I was mulling this over with Zack the night after, almost in tears. I was fearful I’d tell him I was afraid God would take him away from me and he would confirm my fear by saying that God wanted him to move on. That didn’t happen. Yet, Zack reminded me of an analogy I had told him months ago about a house.

Relationships are like houses. If it’s healthy, all of the windows and doors are wide open, a gently breeze is blowing through the corridors filling the rooms with sweet smells and warmth. Although all the doors and windows are open, neither person leaves. They stay because of CHOICE. An unhealthy relationship keeps all of the doors and windows boarded up and bolted shut with multiple deadlocks on each opening. No one is allowed to leave, not by choice, but rather suffocation and control.

Previously, I’ve been in and controlled relationships likes the boarded up house. However, with Zack, I realized that my relationship was the healthy, open house (that realization felt good). But my relationship with God, on the other hand, was a skewed version of both. My house with God had open windows and doors, but instead of a gentle breeze, I imagined hurricane winds howling and rushing through, wreaking havoc and destroying all in its path. I sat in the middle of the house clutching my most prized loves with white knuckles, gritting my teeth, and holding on for dear life.
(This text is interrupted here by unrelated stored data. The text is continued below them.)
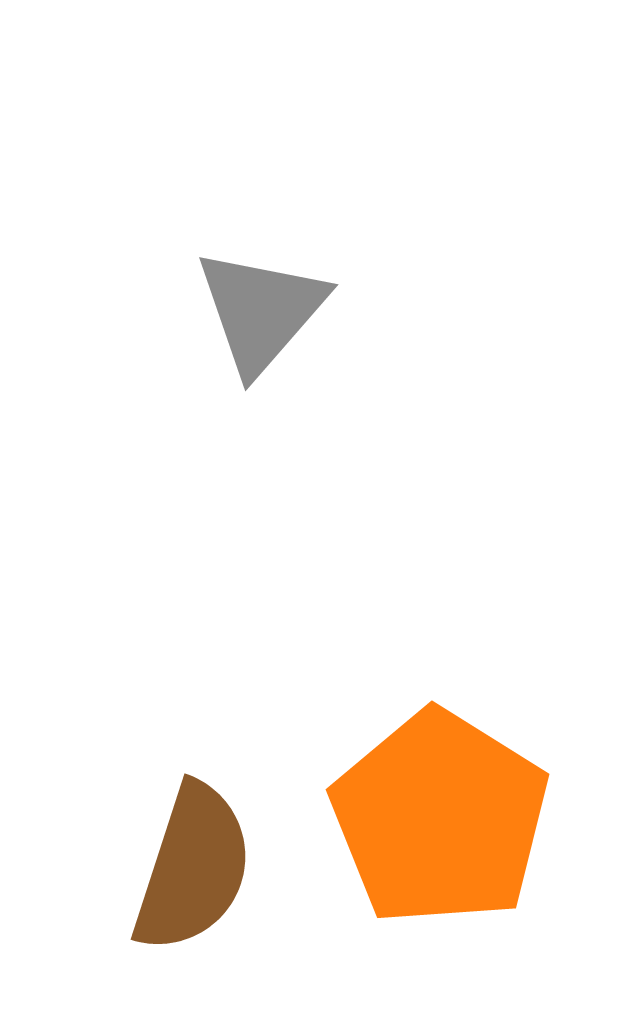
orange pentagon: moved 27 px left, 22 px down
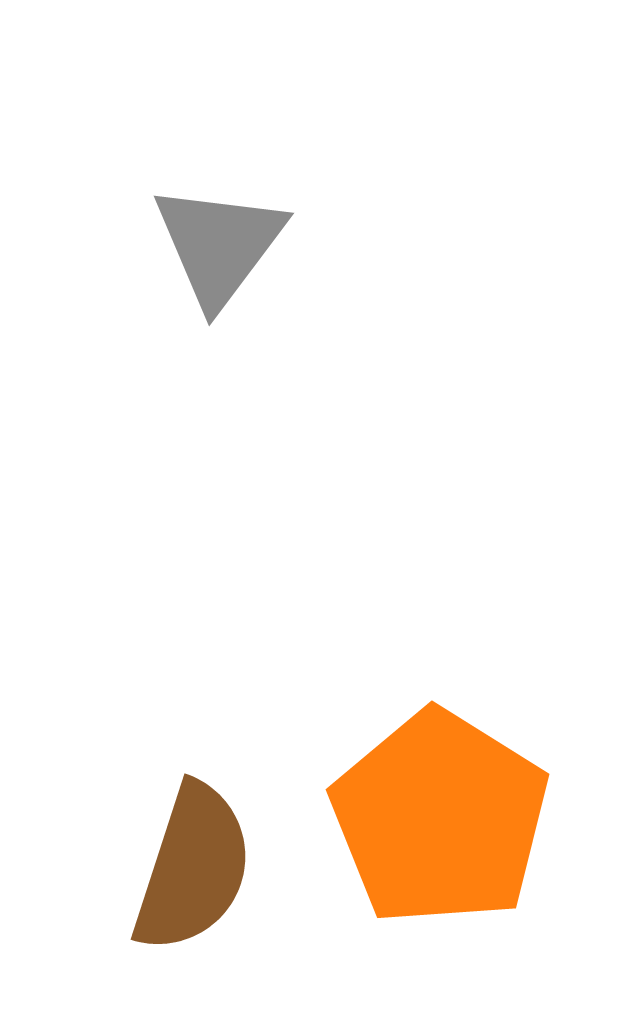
gray triangle: moved 42 px left, 66 px up; rotated 4 degrees counterclockwise
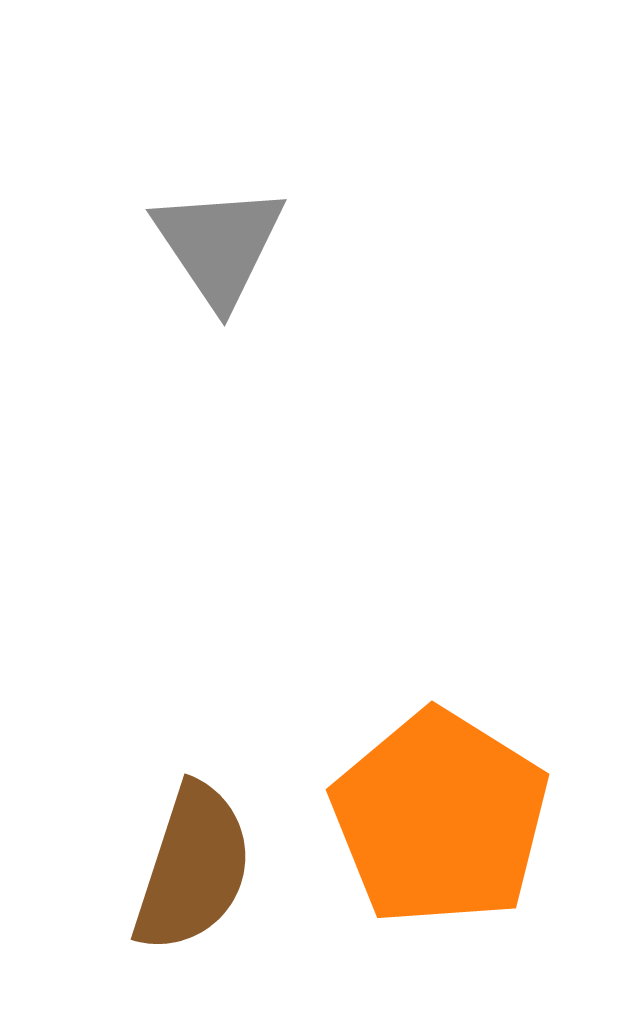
gray triangle: rotated 11 degrees counterclockwise
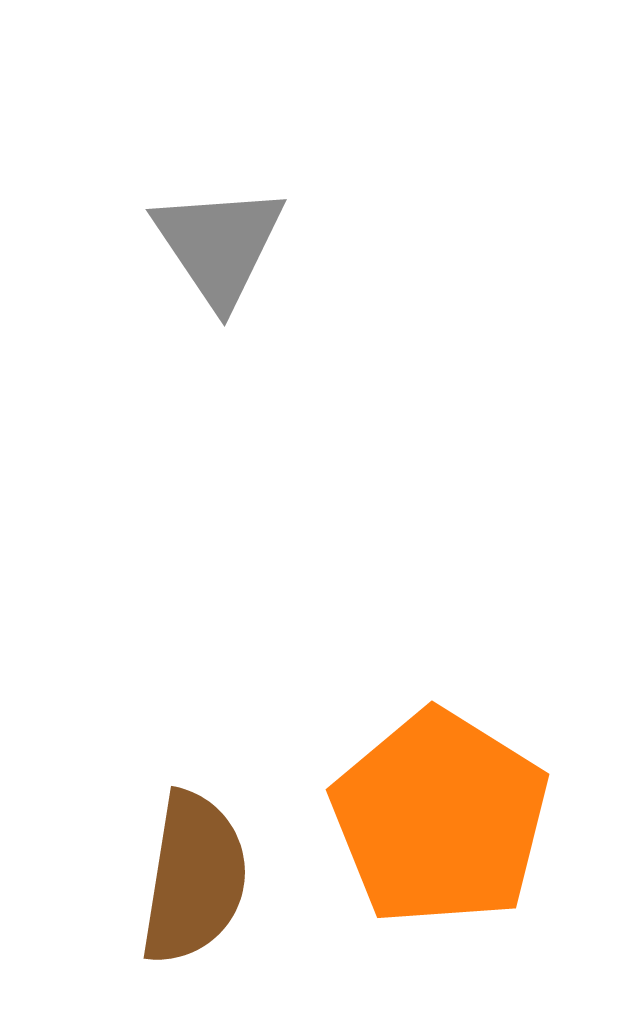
brown semicircle: moved 1 px right, 10 px down; rotated 9 degrees counterclockwise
A part of me lives in fear of God: in fear of what He’ll take away and what He may never give me; so, each time I am blessed by Him, I grab on without relent, motivated by the insecurities that breed in my heart.

When I came to terms with this realization, I understood why God was beginning to teach me the concept of yes. He wants my yes more than anything – a free yes with open arms and hands. Not a yes with a trembling voice and taking what He’s asked of me from each gnarled finger. I’m learning slowly to trust. To believe the truth that God is not out to hurt me or bring me heartache, but rather to love me fully without hindrance. He is a gentle God; it is we who make His will seem harsh and difficult by resisting.

Ask yourself: how do you visualize your relationship with God? How do you see Him as a being? Is He an evil dictator out for your demise or a loving Father who wants nothing more than to hold you and embrace you with freedom? Where is your trust? What are you holding on to with grim death?

There is FREEDOM in letting go for God’s will is the safest place to be.